Nio, the innovative electric vehicle manufacturer, is projecting a substantial increase in vehicle sales for the fourth quarter, with expectations to exceed 30 billion yuan (approximately $4.27 billion). This optimistic outlook was shared by founder and CEO William Li during a recent offline event with customers in China.
The company’s shares listed in Hong Kong surged by 4.89% to HK$40.32 following Li’s statements, alongside a report from local media outlet 36kr that Nio plans to enhance its reliance on CATL, the leading battery producer and an investor in Nio.
Li indicated that the projected sales would reflect a remarkable growth of over 56% from the third quarter, where Nio reported 19.202 billion yuan in vehicle sales with deliveries amounting to 87,071 vehicles.
Breaking down revenue, Nio categorizes its income into vehicle sales and other sales. In the third quarter, other sales stood at 2.592 billion yuan ($364 million), showing a year-over-year increase of 31.2%, although it was a decline of 9.8% from the previous quarter. The year-over-year growth was attributed to higher revenues from used car sales, technical research and development services, and an increase in parts, accessories, and after-sales services due to a growing customer base.
Nio’s official guidance for the fourth quarter forecasts total revenue between 32.758 billion yuan ($4.6 billion) and 34.039 billion yuan ($4.781 billion), highlighting a potential increase of 66.3% to 72.8% compared to the same quarter last year. The company anticipates delivering between 120,000 to 125,000 vehicles in this quarter, translating to a 65.1% to 72% increase year-over-year, though this is a revision from an earlier target of 150,000 units.
In a significant highlight, Nio recently celebrated the delivery of its 40,000th ES8, its bestselling third-generation SUV, which launched in September. The production of the ES8 is ramping up, with Marketing Vice President Kang Kai suggesting it could reach 20,000 units in December. Co-founder Lihong Qin previously mentioned a 50% chance of surpassing 15,000 ES8 units produced in December, aligning with the ambitious targets set at Nio’s annual event in September.

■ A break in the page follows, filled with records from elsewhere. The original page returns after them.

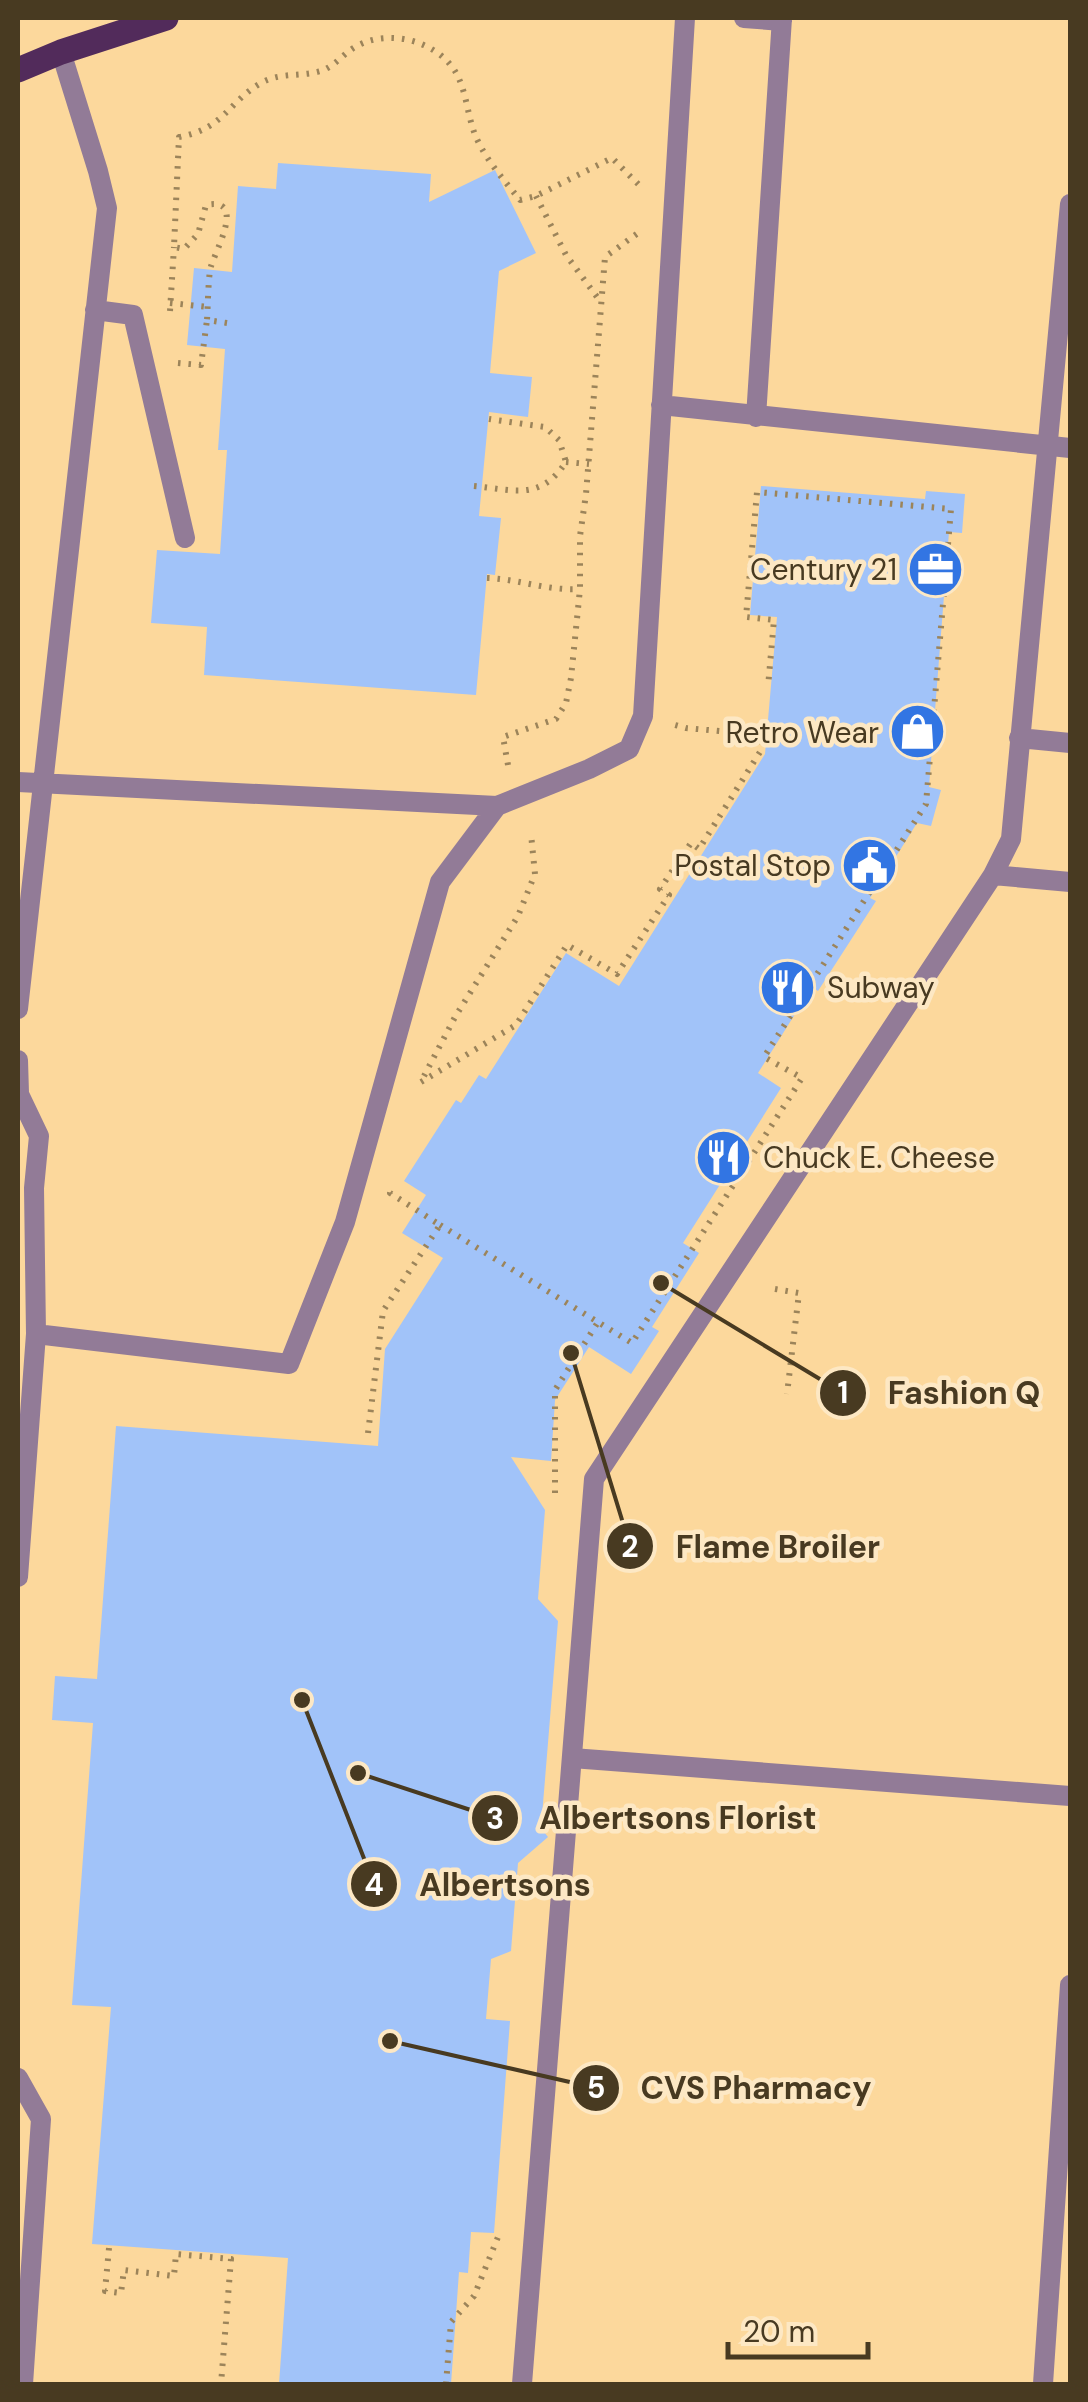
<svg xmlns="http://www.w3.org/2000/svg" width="1088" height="2402" viewBox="0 0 1088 2402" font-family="'DM Sans',sans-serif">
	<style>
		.building { fill: #a1c3f9 }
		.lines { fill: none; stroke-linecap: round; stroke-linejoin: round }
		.path { stroke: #9c845a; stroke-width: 6; stroke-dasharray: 2.5 8; stroke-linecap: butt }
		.service { stroke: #927b97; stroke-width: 20 }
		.primary { stroke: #522b5b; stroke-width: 25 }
		.labels { text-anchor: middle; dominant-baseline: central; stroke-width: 9; stroke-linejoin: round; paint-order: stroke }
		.poi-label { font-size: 30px; fill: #483a21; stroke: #fde8c4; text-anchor: end }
		.leader { fill: none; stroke: #483a21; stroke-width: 4 }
		.callout-dot { fill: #483a21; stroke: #fde8c4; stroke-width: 4 }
		.mark-label { font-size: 30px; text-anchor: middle; font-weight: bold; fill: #fff }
		.callout-label { font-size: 32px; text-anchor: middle; font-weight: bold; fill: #483a21; stroke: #fde8c4; stroke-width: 9; stroke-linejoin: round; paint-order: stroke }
	</style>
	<rect width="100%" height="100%" fill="#fcd89c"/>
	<path class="building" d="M 278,163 L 431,174 L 429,202 L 495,170 L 536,253 L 499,271 L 490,373 L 532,377 L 528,417 L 489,412 L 479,516 L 501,518 L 495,575 L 487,574 L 476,695 L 204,675 L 207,627 L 151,623 L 157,550 L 220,554 L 227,450 L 218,450 L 225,349 L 187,345 L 194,268 L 232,272 L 238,186 L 276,189 Z
		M 761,486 L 925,499 L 926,491 L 965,494 L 962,533 L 949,532 L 929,787 L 941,790 L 931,826 L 917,823 L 870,898 L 876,901 L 818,991 L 812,987 L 758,1073 L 781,1088 L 683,1243 L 699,1253 L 652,1327 L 659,1331 L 631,1374 L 589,1347 L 555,1400 L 551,1461 L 511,1457 L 545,1510 L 538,1599 L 558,1621 L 541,1828 L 548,1837 L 518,1863 L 511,1951 L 491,1959 L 486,2019 L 510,2021 L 494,2233 L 471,2232 L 468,2273 L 459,2272 L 451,2384 L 279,2384 L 288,2258 L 92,2244 L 111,2007 L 72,2005 L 93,1723 L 52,1720 L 55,1676 L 97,1679 L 116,1426 L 378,1446 L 385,1349 L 443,1258 L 402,1233 L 426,1195 L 404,1181 L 456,1100 L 461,1103 L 479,1075 L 486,1079 L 566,953 L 619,986 L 765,754 L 777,617 L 750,615 Z"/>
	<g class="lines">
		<path class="path" d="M 536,196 L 566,255 L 600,301
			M 170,303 L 208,307
			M 170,311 L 174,247
			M 227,323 L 207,320 C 208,304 208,286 210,270 C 212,256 249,196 206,205 L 198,234 L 184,249 L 174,247 L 179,137 C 224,129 228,102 261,83 C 280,72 301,77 321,71 C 336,66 345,51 359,45 C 390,29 436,41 455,71 C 467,91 467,116 476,137 C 486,160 504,180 520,200 L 536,196 L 612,158 L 640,186
			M 178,363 L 201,365 L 207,320
			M 566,462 L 589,464
			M 474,486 C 515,490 540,501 566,462 L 559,440 L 545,427 L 489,419
			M 487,578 C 519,579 547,591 580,589
			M 508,765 L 503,737 L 556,719 L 566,703 L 571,678 L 580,589 L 580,536 L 586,494 L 605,257 L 638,233
			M 424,1076 L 455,1017 L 518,916 L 535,874 L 531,834
			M 421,1082 L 516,1025 L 567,945 L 617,974 L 669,895 L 660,889 L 691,843 L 699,849 L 760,752 L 762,735 L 686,728 L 675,725
			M 440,1225 L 632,1343 L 802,1078 L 764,1057 L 926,804 L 951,509 L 757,492 L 746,617 L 774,620 L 768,687
			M 775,1289 L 799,1293 L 787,1394
			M 368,1433 L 383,1311 L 440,1225 L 390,1193 L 391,1189
			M 555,1493 L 555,1390 L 598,1322
			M 109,2248 L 105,2291 L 121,2293 L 124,2270 L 174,2276 L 176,2254 L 231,2259 L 221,2384
			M 446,2384 L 451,2322 L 474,2296 L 498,2237"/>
		<path class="service" d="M 744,18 L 782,21
			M 95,310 L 133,315 L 185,538
			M 661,405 L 1070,448
			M 756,417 L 782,18
			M 1019,738 L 1070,743
			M 18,782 L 497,806
			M 993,875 L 1070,882
			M 18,1009 L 107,208 L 98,171 L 61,52
			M 18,1060 L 19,1093
			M 18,1092 L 39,1136 L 34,1188 L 36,1334 L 18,1577
			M 36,1334 L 289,1364 L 345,1222 L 440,882 L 497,806 L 589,769 L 629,749 L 643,716 L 685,18
			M 572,1758 L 1070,1796
			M 18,2078 L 41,2119 L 23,2384
			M 522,2384 L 594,1479 L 993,875 L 1011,839 L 1070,204
			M 1043,2384 L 1070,1985"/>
		<path class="primary" d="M 18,70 L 61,52 L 166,18"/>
	</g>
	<defs>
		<symbol id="office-disc" viewBox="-11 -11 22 22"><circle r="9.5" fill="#3275e3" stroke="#fde8c4"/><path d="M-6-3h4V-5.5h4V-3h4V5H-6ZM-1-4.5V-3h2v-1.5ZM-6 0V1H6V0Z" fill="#fff"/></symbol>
		<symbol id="shop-disc" viewBox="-11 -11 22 22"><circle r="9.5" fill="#3275e3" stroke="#fde8c4"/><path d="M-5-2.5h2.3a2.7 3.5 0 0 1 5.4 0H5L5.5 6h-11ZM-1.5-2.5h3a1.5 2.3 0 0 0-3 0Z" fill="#fff"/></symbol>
		<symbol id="civic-disc" viewBox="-11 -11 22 22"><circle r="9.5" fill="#3275e3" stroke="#fde8c4"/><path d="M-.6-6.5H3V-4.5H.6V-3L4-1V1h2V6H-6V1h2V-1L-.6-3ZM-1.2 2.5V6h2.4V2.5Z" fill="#fff"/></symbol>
		<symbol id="restaurant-disc" viewBox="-11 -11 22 22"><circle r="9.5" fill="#3275e3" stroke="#fde8c4"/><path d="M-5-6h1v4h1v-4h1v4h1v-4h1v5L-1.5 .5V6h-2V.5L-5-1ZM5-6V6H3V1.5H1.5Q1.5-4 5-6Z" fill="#fff"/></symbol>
	</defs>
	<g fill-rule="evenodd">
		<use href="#office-disc" x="904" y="538" width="63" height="63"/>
		<use href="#shop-disc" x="886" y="700" width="63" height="63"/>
		<use href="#civic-disc" x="838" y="834" width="63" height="63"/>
		<use href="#restaurant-disc" x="756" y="956" width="63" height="63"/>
		<use href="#restaurant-disc" x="692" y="1126" width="63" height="63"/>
	</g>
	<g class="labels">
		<g class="poi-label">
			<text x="897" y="569">Century 21</text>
			<text x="879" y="732">Retro Wear</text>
			<text x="831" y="865">Postal Stop</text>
			<text x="827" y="987" text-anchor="start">Subway</text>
			<text x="763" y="1157" text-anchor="start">Chuck E. Cheese</text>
		</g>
	</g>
	<path class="leader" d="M661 1283L843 1393M571 1353L630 1546M358 1773L495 1818M302 1700L374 1884M390 2041L596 2088"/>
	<g class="callout-dot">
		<circle cx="661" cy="1283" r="10"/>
		<circle cx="571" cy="1353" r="10"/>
		<circle cx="358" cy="1773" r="10"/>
		<circle cx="302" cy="1700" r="10"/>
		<circle cx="390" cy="2041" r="10"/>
		<circle cx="843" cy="1393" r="25"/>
		<circle cx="630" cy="1546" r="25"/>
		<circle cx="495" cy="1818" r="25"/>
		<circle cx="374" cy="1884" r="25"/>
		<circle cx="596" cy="2088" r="25"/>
	</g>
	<g class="mark-label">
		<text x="843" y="1403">1</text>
		<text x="630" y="1557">2</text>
		<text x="495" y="1829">3</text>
		<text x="374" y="1895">4</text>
		<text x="596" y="2098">5</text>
	</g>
	<g class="callout-label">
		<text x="964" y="1404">Fashion Q</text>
		<text x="778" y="1558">Flame Broiler</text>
		<text x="678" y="1829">Albertsons Florist</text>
		<text x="505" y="1896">Albertsons</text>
		<text x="756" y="2099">CVS Pharmacy</text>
	</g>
	<rect width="1088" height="2402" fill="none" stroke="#483a21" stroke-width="40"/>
	<path d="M728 2342v15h140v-15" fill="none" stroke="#483a21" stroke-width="5"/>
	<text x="743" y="2342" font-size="30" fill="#483a21" stroke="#fde8c4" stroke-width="8" paint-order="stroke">20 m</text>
</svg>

Demand for the ES8 has been overwhelmingly strong, with its 2025 production run of 40,000 vehicles selling out almost instantly after Li opened orders. While specific order figures haven’t been disclosed, demand is believed to have exceeded 100,000, leading to a significant waiting period for deliveries that initially stretched to 24 to 26 weeks. Fortunately, Nio’s website indicates that this waiting time has recently reduced to 20 to 21 weeks.
As Nio continues to make strides in the electric vehicle sector, its performance in the upcoming quarter is being closely watched, with many hopeful that the positive trends in sales and demand will continue to position the company favorably within the industry.